A joint learning framework for Gaussian processes regression and graph learning

https://doi.org/10.1016/j.sigpro.2022.108708Get rights and content

Highlights

  • In this paper, we propose a novel GPR model, where multi-dimensional sample inputs are viewed as signals generated over an underlying graph. A joint learning framework is developed to simultaneously estimate covariance matrix of target values, dominated by a chosen kernel function, and the underlying graph of sample inputs. In this way, more topological information of inputs could be exploited to estimate covariance matrix of outputs and thus improve prediction accuracies of the GP model obtained.

  • Two graph learning algorithms are adopted in our GPR framework. The first one is based on the classical smoothness assumption of an undirect graph of input samples. In the second algorithms, the self-representative (or self-explanatory) property of sample inputs is harnessed to infer an input graph.

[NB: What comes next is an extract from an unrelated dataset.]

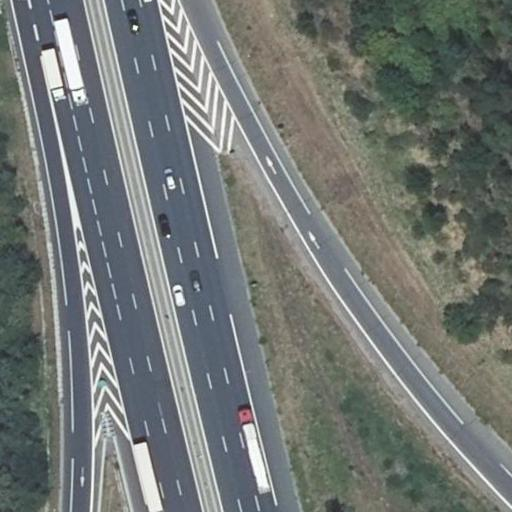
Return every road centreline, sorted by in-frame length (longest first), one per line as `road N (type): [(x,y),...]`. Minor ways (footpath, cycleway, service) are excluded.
road 1 (motorway): [(511,492),(353,296),(247,117),(190,0)]
road 2 (motorway): [(55,0),(175,511)]
road 3 (motorway): [(250,511),(132,0)]
road 4 (motorway): [(46,0),(73,299),(77,511)]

  • We also develop novel numerical algorithms for the proposed models, which provide more accurate and efficient graph estimation compared to the state-of-the-arts.

Abstract

In the traditional Gaussian process regression (GPR), covariance matrix of outputs is dominated by a given kernel function, that generally depends on pairwise distance or correlation between sample inputs. Nevertheless, this kind of models hardly utilize high-order statistical properties or globally topological information among sample inputs, undermining their prediction capability. To remedy this defect, we propose in this paper a novel GPR framework combining the MLE of Gaussian processes with graph learning. In our model, sample inputs are modeled by a weighted graph, whose topology is directly inferred from sample inputs based on either the smoothness assumption or the self-representative property. Such global information can be viewed as a kind of knowledge a prior, guiding the process of learning hyper-parameters of the chosen kernel function and the construction of covariance matrix of GPR model outputs. In practice, hyper-parameters of the GPR model and adjacency matrix of the graph can be trained by the alternating optimization. Theoretical analyses regarding solutions to graph learning are also presented to reduce computational complexity. Experimental results demonstrate that the proposed framework can achieve competitive performance in terms of prediction accuracies and computational efficiency, compared to state-of-the-art GPR algorithms.

Introduction

Regression models based on Gaussian processes (GPs) are a powerful tool in various applications [1], [2]. Their objective is to reconstruct the underlying signals or functions mapping inputs to outputs. Gaussian process regression (GPR) relies on a general assumption that similar inputs likely lead to similar target values, which follow a joint Gaussian distribution. The similarity of target values is described in GP by covariance matrix, which is further dependent on a chosen kernel function. A wide range of kernel functions, such as squared exponential (SE) kernel, rational quadratic (RQ) kernel, periodic kernels (PE) [3] and spectral mixture (SM) kernel [4], have been deployed in GP models. Among them, the SE kernel is the most popular one, which describes the relationship of two target values using the Euclidean distance of their corresponding inputs. In practice, the prediction of target values can be conducted by the means of Bayesian inference.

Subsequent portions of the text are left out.